* [Try it]: Below you will find a set of lines. Repeat them all exactly.

* [Recorded information]:
....................

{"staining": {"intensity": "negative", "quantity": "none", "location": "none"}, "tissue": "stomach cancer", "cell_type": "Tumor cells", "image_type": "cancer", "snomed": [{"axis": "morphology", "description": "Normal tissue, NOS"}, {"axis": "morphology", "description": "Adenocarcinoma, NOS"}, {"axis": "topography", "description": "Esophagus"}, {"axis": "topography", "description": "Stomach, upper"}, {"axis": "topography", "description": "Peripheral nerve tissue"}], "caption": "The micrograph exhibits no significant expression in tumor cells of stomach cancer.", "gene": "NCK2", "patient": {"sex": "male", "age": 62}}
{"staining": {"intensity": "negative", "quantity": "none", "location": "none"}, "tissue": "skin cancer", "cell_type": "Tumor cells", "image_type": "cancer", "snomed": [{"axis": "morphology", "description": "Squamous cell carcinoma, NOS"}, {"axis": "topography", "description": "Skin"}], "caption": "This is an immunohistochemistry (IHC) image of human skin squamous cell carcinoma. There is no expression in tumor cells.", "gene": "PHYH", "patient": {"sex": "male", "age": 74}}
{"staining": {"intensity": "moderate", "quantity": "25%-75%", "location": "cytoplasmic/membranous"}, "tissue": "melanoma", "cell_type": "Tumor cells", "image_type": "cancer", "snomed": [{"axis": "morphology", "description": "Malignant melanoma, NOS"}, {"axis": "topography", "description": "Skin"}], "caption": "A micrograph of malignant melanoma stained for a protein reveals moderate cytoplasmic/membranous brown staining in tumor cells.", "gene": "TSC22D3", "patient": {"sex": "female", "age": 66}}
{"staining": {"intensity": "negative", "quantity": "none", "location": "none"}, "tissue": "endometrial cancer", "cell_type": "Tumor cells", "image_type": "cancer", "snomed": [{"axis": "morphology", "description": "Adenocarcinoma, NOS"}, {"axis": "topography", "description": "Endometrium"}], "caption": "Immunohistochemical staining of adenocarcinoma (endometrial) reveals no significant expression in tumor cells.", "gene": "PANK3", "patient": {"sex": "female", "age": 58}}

....................

* [Answer below]:
{"staining": {"intensity": "negative", "quantity": "none", "location": "none"}, "tissue": "stomach cancer", "cell_type": "Tumor cells", "image_type": "cancer", "snomed": [{"axis": "morphology", "description": "Normal tissue, NOS"}, {"axis": "morphology", "description": "Adenocarcinoma, NOS"}, {"axis": "topography", "description": "Esophagus"}, {"axis": "topography", "description": "Stomach, upper"}, {"axis": "topography", "description": "Peripheral nerve tissue"}], "caption": "The micrograph exhibits no significant expression in tumor cells of stomach cancer.", "gene": "NCK2", "patient": {"sex": "male", "age": 62}}
{"staining": {"intensity": "negative", "quantity": "none", "location": "none"}, "tissue": "skin cancer", "cell_type": "Tumor cells", "image_type": "cancer", "snomed": [{"axis": "morphology", "description": "Squamous cell carcinoma, NOS"}, {"axis": "topography", "description": "Skin"}], "caption": "This is an immunohistochemistry (IHC) image of human skin squamous cell carcinoma. There is no expression in tumor cells.", "gene": "PHYH", "patient": {"sex": "male", "age": 74}}
{"staining": {"intensity": "moderate", "quantity": "25%-75%", "location": "cytoplasmic/membranous"}, "tissue": "melanoma", "cell_type": "Tumor cells", "image_type": "cancer", "snomed": [{"axis": "morphology", "description": "Malignant melanoma, NOS"}, {"axis": "topography", "description": "Skin"}], "caption": "A micrograph of malignant melanoma stained for a protein reveals moderate cytoplasmic/membranous brown staining in tumor cells.", "gene": "TSC22D3", "patient": {"sex": "female", "age": 66}}
{"staining": {"intensity": "negative", "quantity": "none", "location": "none"}, "tissue": "endometrial cancer", "cell_type": "Tumor cells", "image_type": "cancer", "snomed": [{"axis": "morphology", "description": "Adenocarcinoma, NOS"}, {"axis": "topography", "description": "Endometrium"}], "caption": "Immunohistochemical staining of adenocarcinoma (endometrial) reveals no significant expression in tumor cells.", "gene": "PANK3", "patient": {"sex": "female", "age": 58}}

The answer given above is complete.